Googling Foucault

A friend of mine recently posted on Facebook, “Why are there leftists who think Google is an appropriate means of anti-capitalist, anti-oppression pedagogy?” The first comment started talking about learning algorithms, as if such algorithms could somehow be politically, perhaps more importantly, contextually neutral.

Part of the discussion included the question, “If an encyclopedia reports reasonably accurately on, for example, slavery, does that make it pro-slavery or anti-slavery” and went on to say, “Google is a source of data, and in some cases, information”.

This of course leads to the question of whether learning algorithms are truly. One person shared a link to the bookWeapons of Math Destruction. I added to the discussion with a link to AI programs exhibit racial and gender biases, research reveals.

It seems to me that learning algorithms reflect the social context in which they were constructed. Unless there is some conscious effort by their creators, they end up re-enforcing the dominant narratives. This is than exacerbated if they factor in the choices of the users emphasizing the filter bubbles we all live in.

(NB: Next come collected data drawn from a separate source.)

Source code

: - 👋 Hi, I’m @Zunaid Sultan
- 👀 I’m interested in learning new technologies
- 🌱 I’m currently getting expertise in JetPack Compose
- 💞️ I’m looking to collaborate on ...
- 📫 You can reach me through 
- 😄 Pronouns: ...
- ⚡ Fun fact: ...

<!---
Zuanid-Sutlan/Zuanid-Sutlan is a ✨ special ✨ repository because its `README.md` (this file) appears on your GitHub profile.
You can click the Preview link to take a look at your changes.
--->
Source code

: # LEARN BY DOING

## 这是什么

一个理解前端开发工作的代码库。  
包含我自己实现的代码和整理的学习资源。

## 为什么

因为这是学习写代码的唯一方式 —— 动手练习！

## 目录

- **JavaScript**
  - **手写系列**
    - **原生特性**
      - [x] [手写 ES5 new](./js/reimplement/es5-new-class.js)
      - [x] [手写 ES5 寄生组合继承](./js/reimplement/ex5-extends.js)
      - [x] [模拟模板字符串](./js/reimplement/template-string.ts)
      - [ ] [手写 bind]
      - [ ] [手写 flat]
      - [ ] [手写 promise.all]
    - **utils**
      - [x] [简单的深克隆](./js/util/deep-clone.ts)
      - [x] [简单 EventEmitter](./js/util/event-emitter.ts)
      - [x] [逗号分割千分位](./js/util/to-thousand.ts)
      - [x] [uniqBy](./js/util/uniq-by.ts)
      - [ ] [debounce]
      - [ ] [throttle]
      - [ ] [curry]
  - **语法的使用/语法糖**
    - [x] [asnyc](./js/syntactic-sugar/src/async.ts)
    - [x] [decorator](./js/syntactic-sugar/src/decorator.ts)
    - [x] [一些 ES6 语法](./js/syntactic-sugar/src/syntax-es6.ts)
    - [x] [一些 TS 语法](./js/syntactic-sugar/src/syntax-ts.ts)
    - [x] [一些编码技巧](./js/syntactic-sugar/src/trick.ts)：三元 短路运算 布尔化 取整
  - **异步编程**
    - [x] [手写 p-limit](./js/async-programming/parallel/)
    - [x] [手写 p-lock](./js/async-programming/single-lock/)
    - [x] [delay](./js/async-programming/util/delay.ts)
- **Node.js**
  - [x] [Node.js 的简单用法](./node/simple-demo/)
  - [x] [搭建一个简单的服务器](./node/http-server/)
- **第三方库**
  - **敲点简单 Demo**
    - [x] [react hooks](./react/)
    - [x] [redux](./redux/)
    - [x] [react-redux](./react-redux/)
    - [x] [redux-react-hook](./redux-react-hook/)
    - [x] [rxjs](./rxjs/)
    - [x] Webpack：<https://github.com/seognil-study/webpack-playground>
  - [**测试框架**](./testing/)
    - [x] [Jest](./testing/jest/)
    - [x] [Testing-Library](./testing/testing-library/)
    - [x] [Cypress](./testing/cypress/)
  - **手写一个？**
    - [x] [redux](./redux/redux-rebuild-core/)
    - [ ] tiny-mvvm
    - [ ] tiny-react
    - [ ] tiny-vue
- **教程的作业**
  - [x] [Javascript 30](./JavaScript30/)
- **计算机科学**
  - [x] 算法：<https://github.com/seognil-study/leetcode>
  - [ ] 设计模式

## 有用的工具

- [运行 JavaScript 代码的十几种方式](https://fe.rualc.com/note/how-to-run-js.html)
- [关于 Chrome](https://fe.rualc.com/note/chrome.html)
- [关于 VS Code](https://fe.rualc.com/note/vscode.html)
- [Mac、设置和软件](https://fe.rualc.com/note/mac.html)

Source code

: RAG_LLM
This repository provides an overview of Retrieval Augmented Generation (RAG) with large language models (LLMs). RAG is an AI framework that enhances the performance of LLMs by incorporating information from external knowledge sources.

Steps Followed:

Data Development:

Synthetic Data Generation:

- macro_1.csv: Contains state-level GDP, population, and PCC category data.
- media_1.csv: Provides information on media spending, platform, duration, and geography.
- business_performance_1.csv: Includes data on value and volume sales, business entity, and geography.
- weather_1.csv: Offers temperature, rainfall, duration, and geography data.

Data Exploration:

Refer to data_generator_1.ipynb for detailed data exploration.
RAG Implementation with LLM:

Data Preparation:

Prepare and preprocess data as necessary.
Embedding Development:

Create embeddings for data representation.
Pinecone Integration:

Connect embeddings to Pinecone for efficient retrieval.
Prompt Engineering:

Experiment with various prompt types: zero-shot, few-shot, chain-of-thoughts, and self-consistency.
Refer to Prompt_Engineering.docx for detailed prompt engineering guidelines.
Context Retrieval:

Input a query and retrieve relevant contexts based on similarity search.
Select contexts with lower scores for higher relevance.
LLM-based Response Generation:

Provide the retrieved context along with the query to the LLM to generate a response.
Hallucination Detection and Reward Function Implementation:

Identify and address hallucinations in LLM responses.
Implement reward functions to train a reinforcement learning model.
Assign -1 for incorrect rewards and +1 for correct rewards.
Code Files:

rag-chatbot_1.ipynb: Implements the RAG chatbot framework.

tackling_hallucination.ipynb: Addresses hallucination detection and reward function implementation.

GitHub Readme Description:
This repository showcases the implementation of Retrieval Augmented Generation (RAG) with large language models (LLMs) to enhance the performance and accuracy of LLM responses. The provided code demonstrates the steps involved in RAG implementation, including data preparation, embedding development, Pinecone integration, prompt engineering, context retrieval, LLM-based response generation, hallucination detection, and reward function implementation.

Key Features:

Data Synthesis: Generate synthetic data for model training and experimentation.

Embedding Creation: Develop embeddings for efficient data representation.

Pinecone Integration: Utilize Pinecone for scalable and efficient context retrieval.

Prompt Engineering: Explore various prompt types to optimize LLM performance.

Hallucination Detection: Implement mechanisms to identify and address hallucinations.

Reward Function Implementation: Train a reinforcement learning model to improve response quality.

I must admit, most of what I know about Foucault comes from Googling him and reading various Wikipedia articles, but it seems like part of the response to this discussion is that people should Google Foucault; maybe even throw in some Deleuze, Guattari, Derrida, Fanon, Lacan, and others.

Then, as we move past learning algorithms, social constructs, and dominant narratives, perhaps we need to Google Freire as well, but that probably deserves its own blog post.